Text passage:
%%

- Origin: Los Angeles, California, U.S.
- Genres: funk, hip hop, soul
- Years active: 2004–present
- Labels: Now-Again Records, Ubiquity Records, A Man Called Horse Records
- Members: Dan Ubick
- Website: conniepriceandthekeystones.com

= Connie Price and the Keystones =

American cross-genre music project

Connie Price and the Keystones is a project helmed by guitarist/multi-instrumentalist Dan Ubick from Los Angeles, California, combining influences of funk, hip-hop, psych and soul. Besides Ubick, it had a revolving membership while they performed as a backing band to Big Daddy Kane from 2008 to 2012. As a studio artist, Connie Price and the Keystones have released original recordings on three albums, two EPs and a number of singles.

== Career ==
In 2004, Connie Price put out an EP, Blood's Haul, on the Stones Throw imprint Now Again with UK drummer Malcom Catto, and that same year the instrumental album Wildflowers was released featuring members of Funk Inc., Poets Of Rhythm and L.A. Carnival. A second EP, Sticks & Stones, was released in 2005. It was a collection of live performances, a b-side, and a dub remix of the first cut from the LP. Three years later, Connie Price and the Keystones put out the Tell Me Something album on Ubiquity Records, which featured guest appearances from Percee P, Ohmega Watts, Wildchild, Soup/Zaakir from Jurassic 5, Aloe Blacc and Freestyle Fellowship's Myka Nyne among others.

%%

Given exercise: Please retype the passage on Connie Price and the Keystones from "Connie Price and the Keystones is" to "number of singles.".

Excerpted data:
%%

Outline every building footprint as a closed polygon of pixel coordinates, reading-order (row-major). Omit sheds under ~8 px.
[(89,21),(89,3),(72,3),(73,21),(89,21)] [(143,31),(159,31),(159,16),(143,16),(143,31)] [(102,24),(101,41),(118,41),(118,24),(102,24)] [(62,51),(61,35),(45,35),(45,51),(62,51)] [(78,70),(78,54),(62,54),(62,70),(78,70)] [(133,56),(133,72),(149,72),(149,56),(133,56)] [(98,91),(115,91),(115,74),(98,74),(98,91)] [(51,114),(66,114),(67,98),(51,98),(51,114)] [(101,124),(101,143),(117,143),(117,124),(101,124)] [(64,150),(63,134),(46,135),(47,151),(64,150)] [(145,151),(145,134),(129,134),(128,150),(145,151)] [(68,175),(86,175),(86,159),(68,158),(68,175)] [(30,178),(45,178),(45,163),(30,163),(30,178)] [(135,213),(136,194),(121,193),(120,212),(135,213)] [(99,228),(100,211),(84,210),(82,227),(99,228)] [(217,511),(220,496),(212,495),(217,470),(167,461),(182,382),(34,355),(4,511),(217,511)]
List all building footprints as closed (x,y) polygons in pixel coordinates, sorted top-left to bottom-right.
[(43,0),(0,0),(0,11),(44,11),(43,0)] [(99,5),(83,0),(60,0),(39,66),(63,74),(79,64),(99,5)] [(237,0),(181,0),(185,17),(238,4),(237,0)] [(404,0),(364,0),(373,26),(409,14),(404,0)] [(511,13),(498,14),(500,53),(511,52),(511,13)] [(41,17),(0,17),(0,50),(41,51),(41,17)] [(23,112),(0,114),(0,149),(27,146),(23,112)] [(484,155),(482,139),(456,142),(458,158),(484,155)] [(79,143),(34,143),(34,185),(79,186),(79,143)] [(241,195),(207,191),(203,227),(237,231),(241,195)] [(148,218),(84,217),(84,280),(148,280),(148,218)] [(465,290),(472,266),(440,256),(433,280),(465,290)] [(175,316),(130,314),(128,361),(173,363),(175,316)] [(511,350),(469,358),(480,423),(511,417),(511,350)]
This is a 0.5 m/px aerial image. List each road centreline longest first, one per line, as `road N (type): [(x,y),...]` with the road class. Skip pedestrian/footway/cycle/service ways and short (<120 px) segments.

%%
%%

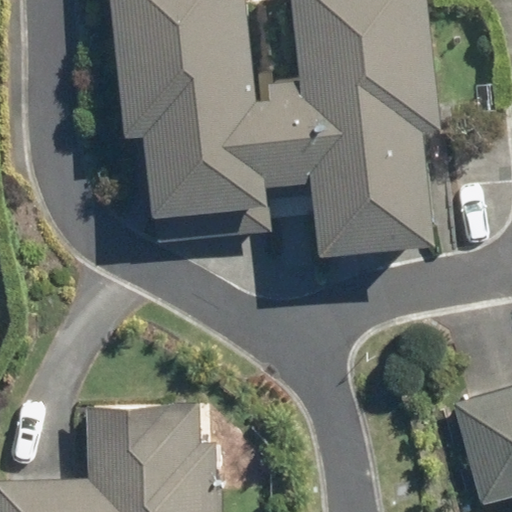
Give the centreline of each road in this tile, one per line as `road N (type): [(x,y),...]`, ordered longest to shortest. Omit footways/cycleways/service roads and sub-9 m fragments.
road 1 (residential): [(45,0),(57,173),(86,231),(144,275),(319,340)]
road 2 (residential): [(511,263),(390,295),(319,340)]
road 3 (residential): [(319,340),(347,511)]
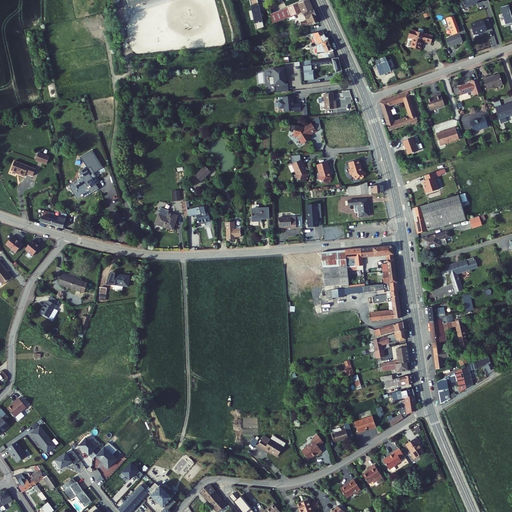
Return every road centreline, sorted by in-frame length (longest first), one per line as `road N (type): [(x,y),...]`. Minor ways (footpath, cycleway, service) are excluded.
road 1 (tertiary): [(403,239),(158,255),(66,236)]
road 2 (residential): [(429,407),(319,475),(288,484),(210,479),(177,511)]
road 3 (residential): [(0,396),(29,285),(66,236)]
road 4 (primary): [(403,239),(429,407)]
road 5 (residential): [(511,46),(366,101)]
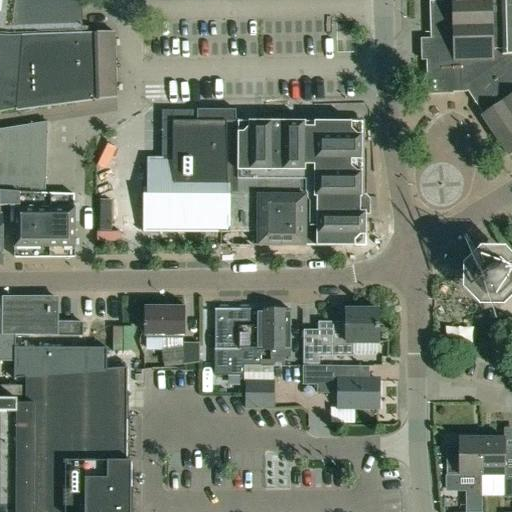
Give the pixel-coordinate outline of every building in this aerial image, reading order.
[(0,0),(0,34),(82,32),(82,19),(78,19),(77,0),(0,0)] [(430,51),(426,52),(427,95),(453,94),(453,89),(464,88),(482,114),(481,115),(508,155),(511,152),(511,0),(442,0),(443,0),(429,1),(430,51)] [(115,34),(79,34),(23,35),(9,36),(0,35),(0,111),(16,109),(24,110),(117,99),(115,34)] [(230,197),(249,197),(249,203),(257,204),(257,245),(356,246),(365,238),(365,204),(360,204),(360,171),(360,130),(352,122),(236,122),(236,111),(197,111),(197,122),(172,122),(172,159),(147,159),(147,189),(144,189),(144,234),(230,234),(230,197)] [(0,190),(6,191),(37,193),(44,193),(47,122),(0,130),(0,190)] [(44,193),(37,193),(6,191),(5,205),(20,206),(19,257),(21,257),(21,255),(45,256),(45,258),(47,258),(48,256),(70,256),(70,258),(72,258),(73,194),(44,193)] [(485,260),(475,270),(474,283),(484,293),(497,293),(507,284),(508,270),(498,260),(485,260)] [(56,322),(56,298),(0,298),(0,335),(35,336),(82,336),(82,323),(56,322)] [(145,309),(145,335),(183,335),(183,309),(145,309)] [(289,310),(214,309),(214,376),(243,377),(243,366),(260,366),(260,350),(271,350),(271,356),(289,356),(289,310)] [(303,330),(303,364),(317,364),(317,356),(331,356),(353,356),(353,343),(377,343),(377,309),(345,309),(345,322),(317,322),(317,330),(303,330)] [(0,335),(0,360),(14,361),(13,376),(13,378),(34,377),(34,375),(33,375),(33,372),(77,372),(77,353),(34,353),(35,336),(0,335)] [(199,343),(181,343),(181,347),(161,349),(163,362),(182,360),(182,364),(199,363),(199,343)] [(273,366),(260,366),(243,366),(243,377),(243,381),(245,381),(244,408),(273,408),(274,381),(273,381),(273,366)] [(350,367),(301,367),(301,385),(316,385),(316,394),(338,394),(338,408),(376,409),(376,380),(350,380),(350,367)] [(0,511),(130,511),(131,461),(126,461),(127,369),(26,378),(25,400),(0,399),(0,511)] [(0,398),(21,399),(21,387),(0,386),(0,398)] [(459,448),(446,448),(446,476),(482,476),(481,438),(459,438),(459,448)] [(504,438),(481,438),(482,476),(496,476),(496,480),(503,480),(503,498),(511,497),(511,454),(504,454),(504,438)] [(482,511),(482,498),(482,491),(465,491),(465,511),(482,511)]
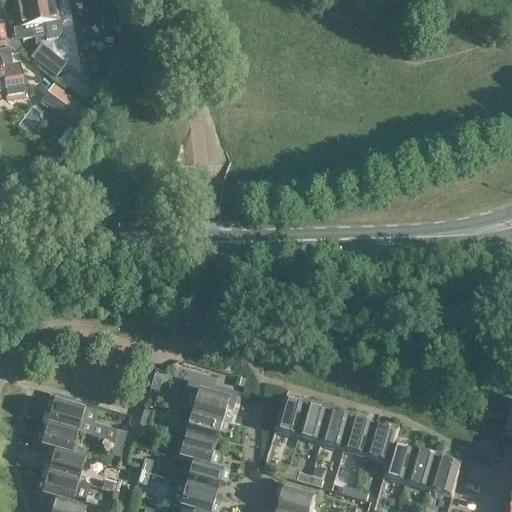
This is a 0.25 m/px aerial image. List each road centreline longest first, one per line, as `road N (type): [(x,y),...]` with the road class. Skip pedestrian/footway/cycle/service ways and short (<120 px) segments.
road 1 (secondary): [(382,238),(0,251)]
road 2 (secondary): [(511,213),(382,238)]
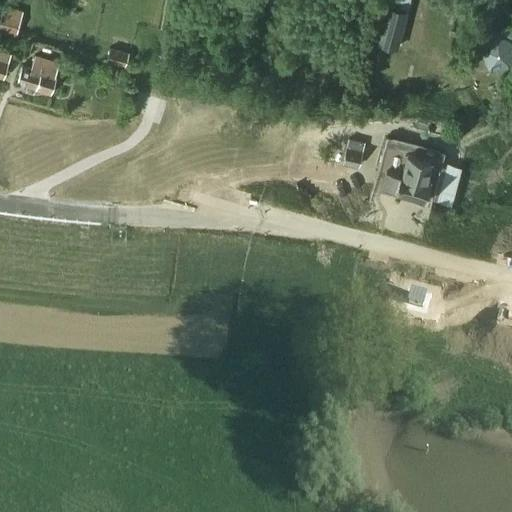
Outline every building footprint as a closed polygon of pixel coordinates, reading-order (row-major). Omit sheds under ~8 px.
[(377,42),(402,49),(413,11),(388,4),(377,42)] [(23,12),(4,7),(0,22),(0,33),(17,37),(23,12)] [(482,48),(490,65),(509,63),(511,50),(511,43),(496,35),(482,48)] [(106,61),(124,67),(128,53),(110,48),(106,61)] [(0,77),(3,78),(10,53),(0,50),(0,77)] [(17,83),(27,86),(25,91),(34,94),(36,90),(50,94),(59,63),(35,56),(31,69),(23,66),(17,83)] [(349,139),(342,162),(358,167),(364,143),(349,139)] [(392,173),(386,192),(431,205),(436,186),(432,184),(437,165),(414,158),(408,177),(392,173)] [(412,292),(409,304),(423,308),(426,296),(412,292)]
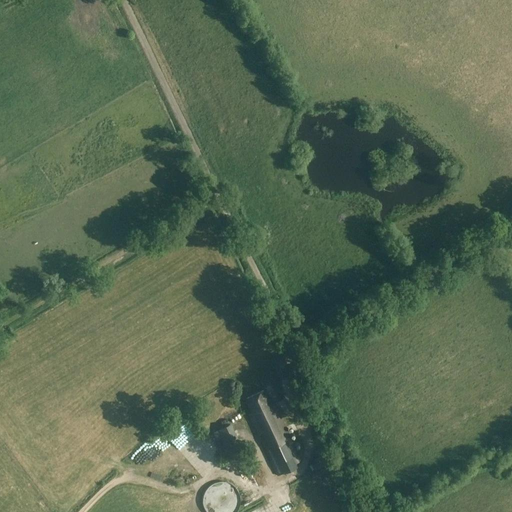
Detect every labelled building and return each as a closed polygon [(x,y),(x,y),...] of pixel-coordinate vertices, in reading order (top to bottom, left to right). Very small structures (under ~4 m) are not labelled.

%%

Worked answer:
Connie Price and the Keystones is a project helmed by guitarist/multi-instrumentalist Dan Ubick from Los Angeles, California, combining influences of funk, hip-hop, psych and soul. Besides Ubick, it had a revolving membership while they performed as a backing band to Big Daddy Kane from 2008 to 2012. As a studio artist, Connie Price and the Keystones have released original recordings on three albums, two EPs and a number of singles.